OPEN ADDRESSING COLLISION IN HASHING

  • Open Addressing is a method for handling collisions. In Open Addressing, all elements are stored in the hash table itself. So at any point, the size of the table must be greater than or equal to the total number of keys (Note that we can increase table size by copying old data if needed). This approach is also known as closed hashing. This entire procedure is based upon probing.
  • Insert(k): Keep probing until an empty slot is found. Once an empty slot is found, insert k. 
  • Search(k): Keep probing until the slot’s key doesn’t become equal to k or an empty slot is reached. 
  • Delete(k): Delete operation is interesting. If we simply delete a key, then the search may fail. So slots of deleted keys are marked specially as “deleted”. 
    The insert can insert an item in a deleted slot, but the search doesn’t stop at a deleted slot. 

LINEAR PROBING:

  • In linear probing, the hash table is searched sequentially that starts from the original location of the hash. If in case the location that we get is already occupied, then we check for the next location. 
  • The function used for rehashing is as follows:   rehash(key) = (n+1)%table-size. 
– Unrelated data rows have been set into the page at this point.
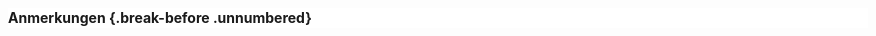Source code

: #### **Anmerkungen** {.break-before .unnumbered}

[^1200]: [*Joseph Hooker*: vergleiche [Joseph Dalton Hooker](https://de.wikipedia.org/wiki/Joseph_Dalton_Hooker)]{.footnote}

[^1201]: [*Alexander Cunningham*: vergleiche [Alexander Cunningham](https://de.wikipedia.org/wiki/Alexander_Cunningham_(Indologe))]{.footnote}

[^1202]: [*Nain Sing*: vergleiche [Nain Singh](https://de.wikipedia.org/wiki/Pundit_(Vermesser)#Nain_Singh)]{.footnote}

[^1203]: [*Strahlenberg*: vergleiche [Philipp Johann von Strahlenberg](https://de.wikipedia.org/wiki/Philipp_Johann_von_Strahlenberg)]{.footnote}

[^1204]: [*Henry Strachey*: vergleiche [Henry Strachey](https://en.wikipedia.org/wiki/Henry_Strachey_(explorer))]{.footnote}

[^1205]: [*Schlagintweit*: vergleiche [Hermann von Schlagintweit](https://de.wikipedia.org/wiki/Hermann_von_Schlagintweit)]{.footnote}

[^1206]: [*Christian Lassen*: vergleiche [Christian Lassen](https://de.wikipedia.org/wiki/Christian_Lassen)]{.footnote}

[^1207]: [*Clements Markham*: vergleiche [Clements Markham](https://de.wikipedia.org/wiki/Clements_Markham)]{.footnote}

[^1208]: [*E. T. Atkinson*: vergleiche [Edwin Felix Thomas Atkinson](https://en.wikipedia.org/wiki/Edwin_Felix_Thomas_Atkinson)]{.footnote}

[^1209]: [*Eliste Reéclus*: vergleiche [Élisée Reclus](https://de.wikipedia.org/wiki/%C3%89lis%C3%A9e_Reclus)]{.footnote}

[^1210]: [*Richthofen*: vergleiche [Ferdinand von Richthofen](https://de.wikipedia.org/wiki/Ferdinand_von_Richthofen)]{.footnote}

[^1211]: [*Gabriel Bonvalot*: vergleiche [Gabriel Bonvalot](https://de.wikipedia.org/wiki/Gabriel_Bonvalot)]{.footnote}

[^1212]: [*Dutreuil de Rhins*: vergleiche [Dutreuil de Rhins](https://de.wikipedia.org/wiki/Dutreuil_de_Rhins)]{.footnote}

[^1213]: [*St. George Littledale*: vergleiche [St. George Littledale](https://en.wikipedia.org/wiki/St._George_Littledale)]{.footnote}

[^1214]: [*Ryder*: vergleiche [Charles Henry Dudley Ryder](https://en.wikipedia.org/wiki/Charles_Henry_Dudley_Ryder)]{.footnote}

[^1215]: [*de Lesdain*: vergleiche [Jacques Bouly de Lesdain](https://en.wikipedia.org/wiki/Jacques_Bouly_de_Lesdain)]{.footnote}

[^1216]: [*S. G. Burrard*: vergleiche [Sidney Gerald Burrard](https://en.wikipedia.org/wiki/Sidney_Gerald_Burrard)]{.footnote}

[^1217]: [*Stoliczka*: vergleiche [Ferdinand Stoliczka](https://en.wikipedia.org/wiki/Ferdinand_Stoliczka)]{.footnote}

[^1218]: [*Anders Hennig*: vergleiche [Anders Hennig](https://de.wikipedia.org/wiki/Anders_Hennig)]{.footnote}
Linear Probing in Hashing | PrepInsta

DOUBLE HASHING:

  • The intervals that lie between probes are computed by another hash function. Double hashing is a technique that reduces clustering in an optimized way.
  • In this technique, the increments for the probing sequence are computed by using another hash function. We use another hash function hash2(x) and look for the i*hash2(x) slot in the ith rotation. 

QUADRATIC PROBING:

  • This method is also known as the mid-square method. In this method, we look for the i2‘th slot in the ith iteration. We always start from the original hash location. If only the location is occupied then we check the other slots.
  • If you observe carefully, then you will understand that the interval between probes will increase proportionally to the hash value. Quadratic probing is a method with the help of which we can solve the problem of clustering that was discussed above. 

COMPARISON OF ABOVE THREE PROBING:

  • Open addressing is a collision handling technique used in hashing where, when a collision occurs (i.e., when two or more keys map to the same slot), the algorithm looks for another empty slot in the hash table to store the collided key.
  • In linear probing, the algorithm simply looks for the next available slot in the hash table and places the collided key there. If that slot is also occupied, the algorithm continues searching for the next available slot until an empty slot is found. This process is repeated until all collided keys have been stored. Linear probing has the best cache performance but suffers from clustering. One more advantage of Linear probing is easy to compute. 
  • In quadratic probing, the algorithm searches for slots in a more spaced-out manner. When a collision occurs, the algorithm looks for the next slot using an equation that involves the original hash value and a quadratic function. If that slot is also occupied, the algorithm increments the value of the quadratic function and tries again. This process is repeated until an empty slot is found. Quadratic probing lies between the two in terms of cache performance and clustering. 
  • In double hashing, the algorithm uses a second hash function to determine the next slot to check when a collision occurs. The algorithm calculates a hash value using the original hash function, then uses the second hash function to calculate an offset. The algorithm then checks the slot that is the sum of the original hash value and the offset. If that slot is occupied, the algorithm increments the offset and tries again. This process is repeated until an empty slot is found.  Double hashing has poor cache performance but no clustering. Double hashing requires more computation time as two hash functions need to be computed.